[Problems to solve]
[a] In the passage on black magazines and Haley's Harlem article, what year was Jet launched?
[b] Using the passage on black magazines and Haley's Harlem article, explain why Haley stressed that Harlem was full of businesses run by blacks.
[c] Pick up the passage on black magazines and Haley's Harlem article after its final sentence and write on from there.

[Text for analysis]
_____

African American life was covered by John H. Johnson’s three magazines: Negro Digest, first published in 1942; Ebony, begun in 1945; and Jet, launched in 1951. A black version of Life, Ebony focused on black celebrities and on civil rights activities. Jet, a weekly digest-sized newsmagazine in the style of Time and Newsweek, became for many African Americans the authoritative source for news about civil rights protests and the lives of famous African Americans. Johnson believed that his magazines delivered the message that blacks “were going places we had never been before and doing things we’d never done before” and that his publications had a larger social impact: “You have to change images before you can change acts and institutions.”23
Though he never wrote for Johnson’s publications, Haley in 1954 started to write articles that challenged the negative images white Americans held about African Americans. Appearing first in the Christian Science Monitor and then in Reader’s Digest was his article entitled “The Harlem Nobody Knows.” Haley cast Harlem as a place that defied its reputation as a “sinkhole” of capitalism. He predicated his story on the Cold War assumption that foreigners believed that the largest obstacle to the United States’ influence among “the colored races who comprise two-thirds of the world’s population is discrimination against the American Negro, seemingly typified by this over-crowded, dilapidated area.” To counter the image of black degradation in Harlem, Haley emphasized that the area was filled with businesses run by blacks who had overcome the problems caused by the Great Depression and the 1943 riot. “What we need is a crusade of public relations,” one man told Haley. “Harlem’s biggest trouble now is that in too many minds the Negro remains a stereotype.”

_____

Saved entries
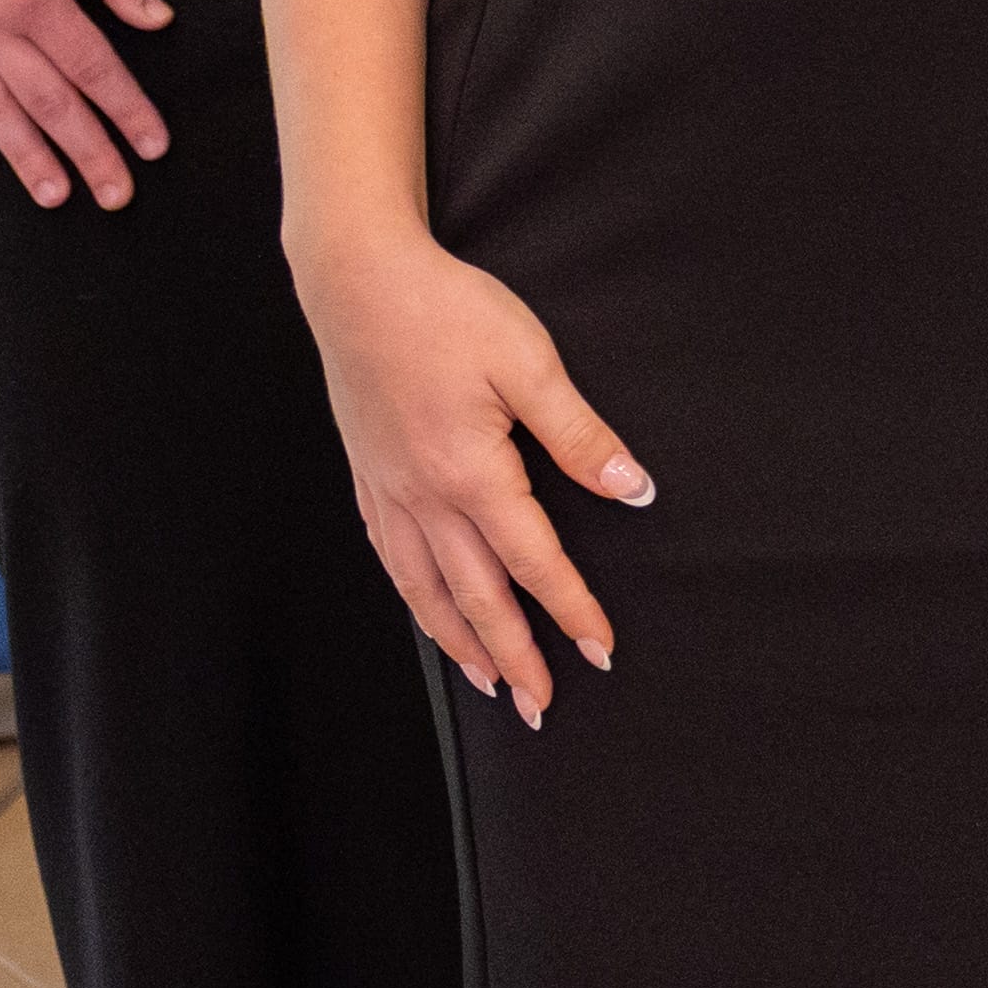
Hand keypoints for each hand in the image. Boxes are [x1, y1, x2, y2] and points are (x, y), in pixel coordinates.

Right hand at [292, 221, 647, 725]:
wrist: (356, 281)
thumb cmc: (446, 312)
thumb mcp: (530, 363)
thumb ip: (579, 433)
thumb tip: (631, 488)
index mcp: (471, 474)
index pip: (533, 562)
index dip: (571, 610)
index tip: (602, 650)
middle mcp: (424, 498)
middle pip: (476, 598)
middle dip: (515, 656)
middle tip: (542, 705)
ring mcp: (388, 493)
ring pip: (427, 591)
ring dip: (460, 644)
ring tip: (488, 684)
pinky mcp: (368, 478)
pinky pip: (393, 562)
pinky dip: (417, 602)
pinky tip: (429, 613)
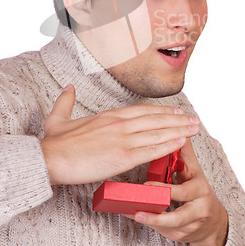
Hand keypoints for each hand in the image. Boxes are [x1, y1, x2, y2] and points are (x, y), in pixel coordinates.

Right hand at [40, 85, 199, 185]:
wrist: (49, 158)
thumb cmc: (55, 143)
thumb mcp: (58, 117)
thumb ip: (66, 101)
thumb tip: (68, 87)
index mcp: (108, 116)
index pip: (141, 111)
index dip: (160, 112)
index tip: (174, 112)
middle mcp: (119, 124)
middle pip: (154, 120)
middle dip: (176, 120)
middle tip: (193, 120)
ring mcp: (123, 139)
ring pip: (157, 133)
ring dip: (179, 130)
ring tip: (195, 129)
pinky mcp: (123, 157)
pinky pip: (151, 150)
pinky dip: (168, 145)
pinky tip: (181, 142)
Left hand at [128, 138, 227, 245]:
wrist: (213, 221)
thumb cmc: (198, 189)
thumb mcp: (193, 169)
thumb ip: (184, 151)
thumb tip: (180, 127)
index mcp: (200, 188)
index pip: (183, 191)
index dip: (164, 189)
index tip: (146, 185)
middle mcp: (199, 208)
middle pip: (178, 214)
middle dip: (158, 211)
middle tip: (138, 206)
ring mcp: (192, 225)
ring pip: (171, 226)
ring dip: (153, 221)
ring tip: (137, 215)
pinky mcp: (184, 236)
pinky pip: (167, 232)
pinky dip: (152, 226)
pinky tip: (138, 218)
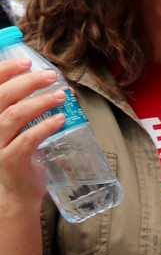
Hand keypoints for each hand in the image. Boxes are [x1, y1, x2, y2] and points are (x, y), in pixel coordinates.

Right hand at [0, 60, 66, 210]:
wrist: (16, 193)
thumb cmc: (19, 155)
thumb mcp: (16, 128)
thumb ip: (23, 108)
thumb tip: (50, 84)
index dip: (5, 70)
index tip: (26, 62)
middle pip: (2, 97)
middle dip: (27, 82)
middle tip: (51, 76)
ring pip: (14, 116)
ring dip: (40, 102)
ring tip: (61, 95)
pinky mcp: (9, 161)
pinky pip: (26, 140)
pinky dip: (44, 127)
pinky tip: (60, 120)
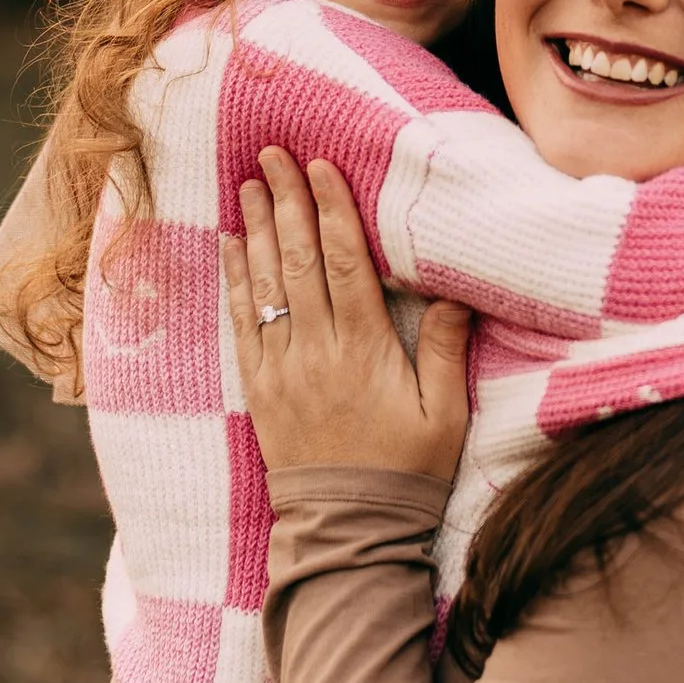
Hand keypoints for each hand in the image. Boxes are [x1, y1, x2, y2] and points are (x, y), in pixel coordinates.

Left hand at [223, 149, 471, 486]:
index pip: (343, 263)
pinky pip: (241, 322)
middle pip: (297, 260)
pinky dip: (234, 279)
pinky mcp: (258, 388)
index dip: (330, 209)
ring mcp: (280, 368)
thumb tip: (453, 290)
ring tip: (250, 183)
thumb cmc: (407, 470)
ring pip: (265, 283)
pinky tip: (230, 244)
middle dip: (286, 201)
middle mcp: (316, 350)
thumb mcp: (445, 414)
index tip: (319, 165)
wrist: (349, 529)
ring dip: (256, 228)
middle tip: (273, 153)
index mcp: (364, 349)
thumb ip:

_____

[Task responses]
[a] 1951.

[b] He meant to counter the image of black degradation in Harlem. His story assumed that foreigners saw discrimination against the American Negro, seemingly typified by Harlem's crowded, dilapidated conditions, as the largest obstacle to United States influence among the colored races of the world.

[c]
In 1955 Haley published a piece in Atlantic Monthly recalling his Aunt Liz. The story is a slice of life with a building plot—the expectation in Henning that the proud and independent Elizabeth Murray had a lot of money and would contribute it to some community cause. Haley displayed a talent for description, as in the case of a service at the Colored Methodist Episcopal Church: “Both the Senior and Junior Choirs sang with inspiration. Then the preacher gave the devil such a beating round the stump that Brother Dandridge’s wooden leg was going fortissimo in general bedlam, Sister Scrap Scott shrieked three times in high C and fainted right in the choir stand, and Brother Rich Harrell leaped clear over the rostrum railing to kiss the preacher’s hand.” Haley wrote in Negro dialect, even though its use was then being condemned for pandering to white racism. He thus took an idiom used to mock black people and made it one that celebrated them. Haley believed it brought authenticity to his writing.
Haley’s publishing success undermined the popularity of the man known in the Coast Guard as “the cook who writes.” Some officers insisted that “no man can serve two masters,” and Haley sought a transfer. He was dispatched to Coast Guard headquarters in San Francisco. Though it meant leaving the center of American publishing, Haley was relieved to get away from New York. “You can’t be around people who are perceiving you negatively for too long.”
Haley was excited about the journey across the country at a time when such trips were glamorized as the modern American family’s ideal excursion. But his years in New York had insulated him from the indignities of the race segregation that still existed. The Haleys’ drive to San Francisco was a journey through the humiliations that remained for African Americans in the mid-1950s. They faced constant denial of rooms at motels that displayed “Vacancy” signs. Haley began wearing his Coast Guard uniform to try to get better treatment. At times, the family simply slept in the car on the side of the road.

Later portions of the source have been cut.